G-LLaVA:利用多模態大型語言模型解決幾何問題
G-LLaVA: Solving Geometric Problem with Multi-Modal Large Language Model
December 18, 2023
作者: Jiahui Gao, Renjie Pi, Jipeng Zhang, Jiacheng Ye, Wanjun Zhong, Yufei Wang, Lanqing Hong, Jianhua Han, Hang Xu, Zhenguo Li, Lingpeng Kong
cs.AI
摘要
大型語言模型(LLMs)展現出在人類水準的推理和生成能力方面的卓越表現,這促使對它們在數學問題解決中的應用進行廣泛研究。然而,目前的工作主要集中在基於文本的數學問題上,對涉及幾何信息的問題進行的研究有限。為填補這一空白,我們旨在通過理解圖像輸入,使LLMs能夠解決幾何問題。我們首先分析了當前多模態大型語言模型(MLLMs)在這一領域的局限性:它們難以準確理解基本幾何元素及其關係。為克服這些挑戰,我們利用幾何問題的獨特特徵(如獨特的幾何邏輯形式和幾何可擴展性)以及文本LLMs的能力,基於現有數據構建了一個豐富的多模態幾何數據集。擴充後的數據集Geo170K包含超過170K個幾何圖像說明和問答對。利用我們構建的Geo170K數據集,我們開發了G-LLaVA,在解決幾何問題方面表現出色,僅使用70億參數在MathVista基準測試中明顯優於GPT-4-V。
English
Large language models (LLMs) have shown remarkable proficiency in human-level
reasoning and generation capabilities, which encourages extensive research on
their application in mathematical problem solving. However, current work has
been largely focused on text-based mathematical problems, with limited
investigation in problems involving geometric information. Addressing this gap,
we aim to enable LLMs to solve geometric problems by understanding image input.
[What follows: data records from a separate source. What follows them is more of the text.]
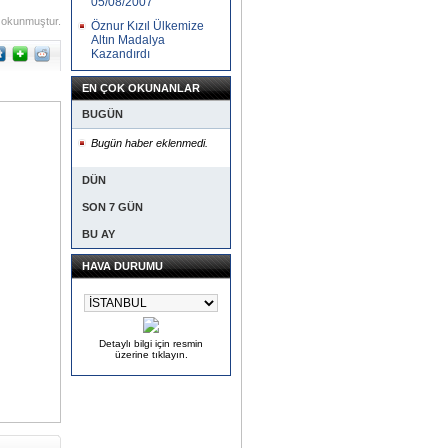
05/08/2007
 okunmuştur.
Öznur Kızıl Ülkemize
Altın Madalya
Kazandırdı
EN ÇOK OKUNANLAR
BUGÜN
Bugün haber eklenmedi.
DÜN
SON 7 GÜN
BU AY
HAVA DURUMU
Detaylı bilgi için resmin
üzerine tıklayın.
We first analyze the limitations of current Multimodal Large Language Models
(MLLMs) in this area: they struggle to accurately comprehending basic geometric
elements and their relationships. To overcome these challenges, we take
advantage of the unique characteristics of geometric problems (such as unique
geometric logical form, and geometric scalability) and the capacity of the
textual LLMs to build an enriched multimodal geometry dataset based on existing
data. The augmented dataset, Geo170K, contains more than 170K geometric
image-caption and question-answer pairs. Utilizing our constructed Geo170K
dataset, we develop G-LLaVA, which demonstrates exceptional performance in
solving geometric problems, significantly outperforming GPT-4-V on the
MathVista benchmark with only 7B parameters.